Premesso – precisano i Consulenti del lavoro – che il calo occupazionale interessa tutte le realtà regionali, con la sola eccezione della Basilicata, che registra invece nel biennio 2019-2021 una crescita dello 0,8%, tra le realtà che hanno registrato le maggiori perdite, insieme a Molise e Sardegna, c’è la Calabria (-3,3%). Anche osservando lo stesso fenomeno attraverso il tasso di occupazione, la situazione delle regioni meridionali continua ad essere, oltre che difficile, estremamente differenziata.

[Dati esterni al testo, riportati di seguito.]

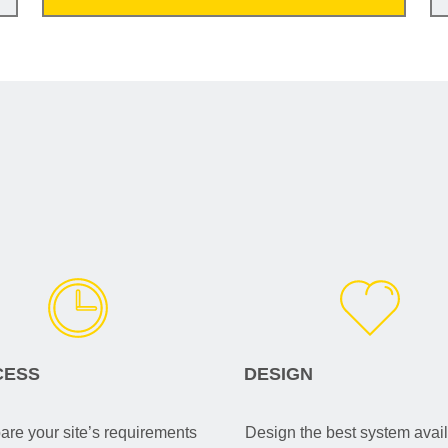
CESS
DESIGN
re your site’s requirements
Design the best system avail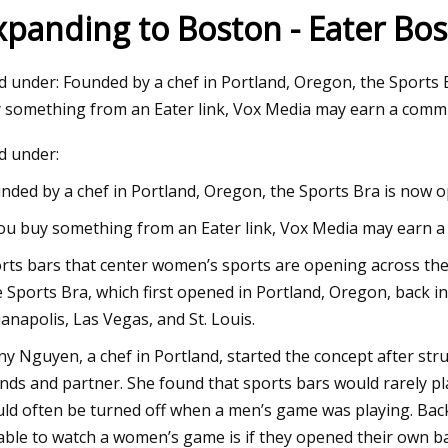
xpanding to Boston - Eater Bo
23
ed under: Founded by a chef in Portland, Oregon, the Sports 
ma Intimates Thong Doesn't
 something from an Eater link, Vox Media may earn a commi
 Leave You Swampy
ed under:
nded by a chef in Portland, Oregon, the Sports Bra is now 
you buy something from an Eater link, Vox Media may earn a 
rts bars that center women’s sports are opening across the
 Sports Bra, which first opened in Portland, Oregon, back i
ianapolis, Las Vegas, and St. Louis.
ny Nguyen, a chef in Portland, started the concept after str
ends and partner. She found that sports bars would rarely pl
ld often be turned off when a men’s game was playing. Back 
able to watch a women’s game is if they opened their own bar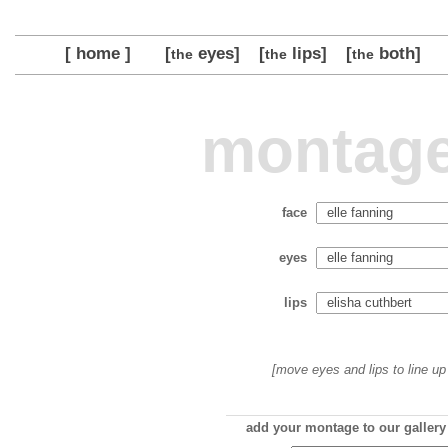
[ home ]
[
eyes]
[
lips]
[
both]
the
the
the
montage
face
eyes
lips
[move eyes and lips to line up 
add your montage to our gallery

La Calabria, insieme a Sicilia e Campania, è ferma da anni su livelli occupazionali di oltre 15 punti inferiori al resto del Paese, non superando il 42%. In Abruzzo, Molise e Sardegna, di contro, la quota di popolazione 15-64 anni che lavora è comunque maggioritaria (57,8% in Abruzzo, 53,6% in Sardegna e 52,3% in Molise). Una forbice che pesa anche nel confronto con Puglia e Basilicata, regioni in cui si registra una crescita, dal 46,3% al 46,7 nella prima e dal 50,7% al 52,5% nella seconda.

A livello provinciale i divari diventano ancora più ampi. Con un tasso di occupazione del 37,4%, se Napoli risulta nel 2021 la provincia con la percentuale più bassa di occupati sul totale della popolazione, il capoluogo partenopeo si attesta non lontano da Crotone (37,7%), oltre che da Caltanissetta (37,6%), Catania (39%), Agrigento (39,8%) e Palermo (39,9%); tutte province in cui solo 4 persone su 10 in età da lavoro hanno un’occupazione. In controtendenza, le province meridionali con il tasso di occupazione più elevato sono Teramo che, con il suo 60,4% si colloca al di sopra della media nazionale, seguita da L’Aquila (57,3%), Cagliari (57,2), Chieti (57,1%), Pescara (56,6%), Nuoro (55,4%), Isernia (55,1%) e Matera (52,9%).

Restano invece nella parte bassa della classifica, insieme a Crotone, anche Vibo Valentia e Reggio Calabria (rispettivamente, 40,1% e 40%).